The schemes will support electricity production from small-scale onshore wind, solar and sewage gas installations, and will help France to achieve its target of producing 23% of its energy needs from renewable sources by 2020, the Commission said.
The onshore wind scheme will pay a premium on top of the market price to operators of small-scale installations with less than six turbines, with an individual limit of 3 megawatts (Mw) per turbine. The scheme has a budget of €1 billion a year and hopes to support 15Gw of extra capacity over the next ten years, the Commission said.

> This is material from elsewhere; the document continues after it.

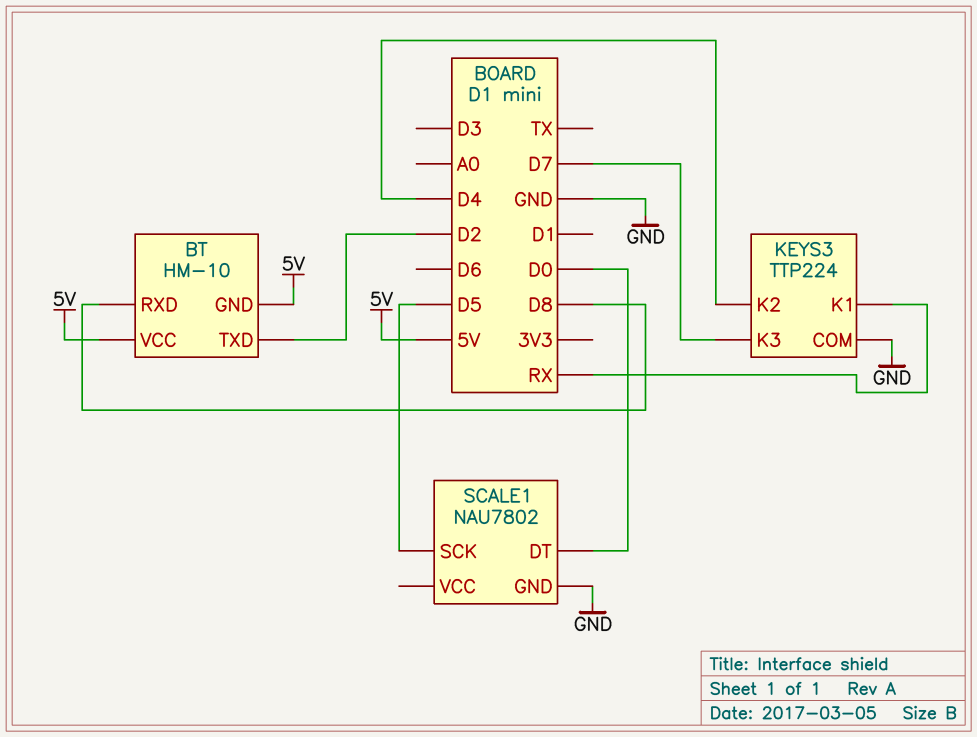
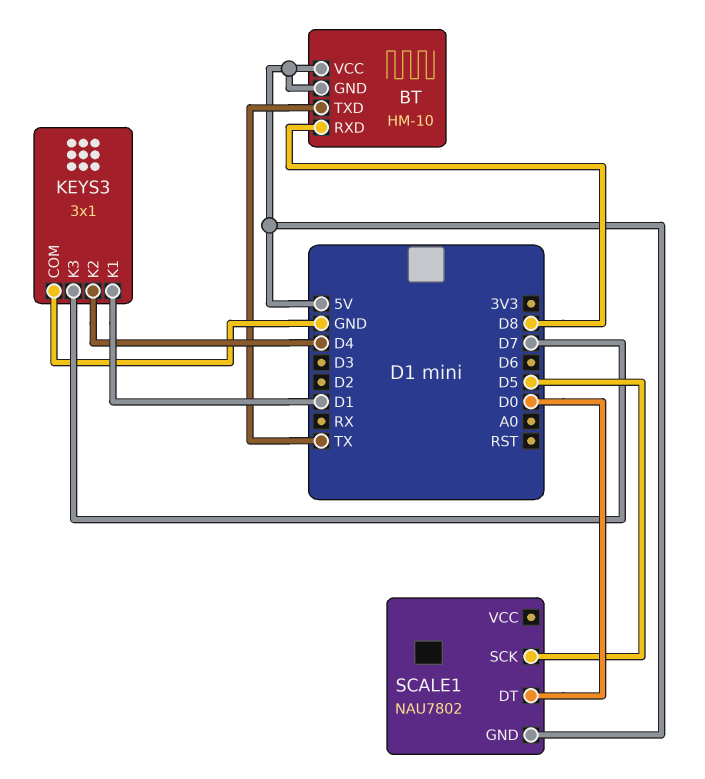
BT pin TXD: D2 -> TX
KEYS3: TTP224 -> 3x1
KEYS3 pin K1: RX -> D1
SCALE1 pin GND: GND -> 5V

The solar support scheme will target small-scale photovoltaic installations in buildings, offering a feed-in tariff over 20 years. The remuneration will depend on the size of the installation and the business model, as some will inject all of the energy they produce into the grid and others will consume part of the electricity generated. France expects to develop 2.1Gw of energy though this scheme, which has a budget of €190 million a year.
France estimates that a further 160Mw could be produced from sewage gas installations, the Commission said. Most of the current installations produce less than 1Mw each and that is likely to continue. Under the €58m scheme, installations of 500 kilowatts (Kw) or more will receive support in the form of a premium on top of the market price for 20 years and those producing less than 500Kw will receive a feed-in tariff over that period.
The schemes will boost the share of electricity produced from renewable energy sources in France in line with the environmental objectives of the EU, while the distortion of competition caused by the state support is minimised, the Commission said.